START Provided data
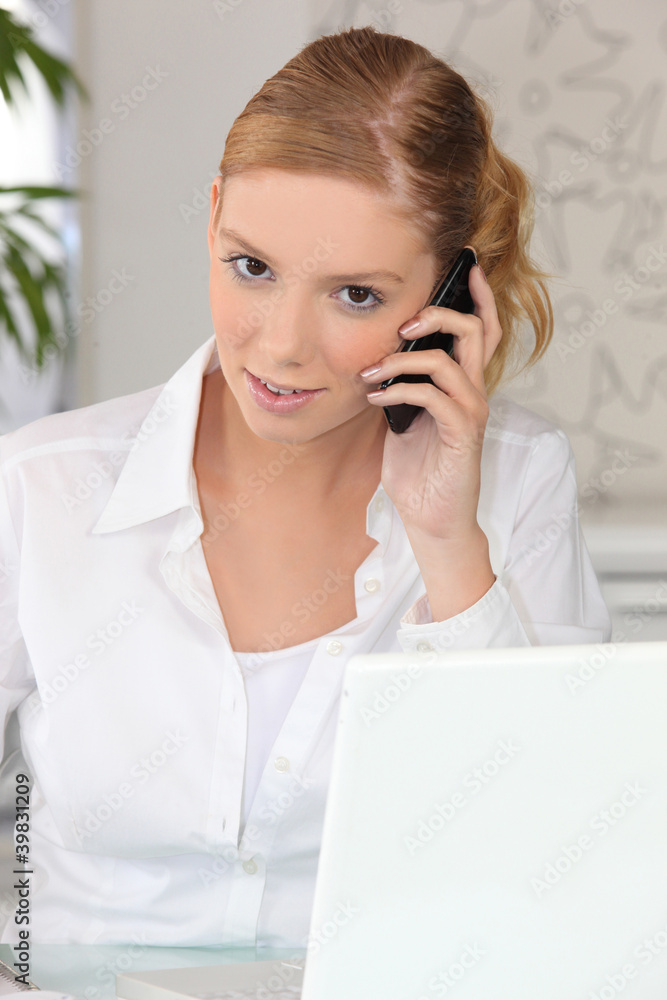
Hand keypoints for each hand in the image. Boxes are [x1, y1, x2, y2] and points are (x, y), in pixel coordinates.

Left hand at [361, 261, 501, 545]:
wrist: (431, 520)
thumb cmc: (418, 471)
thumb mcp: (403, 419)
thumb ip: (400, 386)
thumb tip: (374, 356)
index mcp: (463, 385)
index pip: (482, 330)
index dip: (478, 296)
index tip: (464, 266)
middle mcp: (474, 393)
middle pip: (476, 331)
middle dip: (439, 313)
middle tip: (404, 323)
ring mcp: (470, 413)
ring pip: (448, 360)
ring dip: (404, 358)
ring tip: (372, 370)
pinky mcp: (461, 435)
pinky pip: (433, 396)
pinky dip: (399, 391)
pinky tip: (375, 399)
END Provided data
What the exercise asks
Drop the pictures and set down the data above exactly.

Answer below
Hand keypoints for each hand in the image. Boxes are [x1, y1, x2, y2] and points are (x, y), in pixel coordinates.

Left hand at [361, 261, 501, 545]:
wrist: (431, 520)
thumb cmc: (418, 471)
thumb mcp: (403, 419)
thumb ip: (400, 386)
thumb tip: (374, 356)
index mcp: (463, 385)
index pip: (482, 330)
index dip: (478, 296)
index tip: (464, 266)
middle mcp: (474, 393)
middle pip: (476, 331)
middle dip: (439, 313)
middle tip: (404, 323)
ring mcp: (470, 413)
ring pip: (448, 360)
ring dip: (404, 358)
ring tip: (372, 370)
pinky mcp: (461, 435)
pinky pip: (433, 396)
pinky dip: (399, 391)
pinky tip: (375, 399)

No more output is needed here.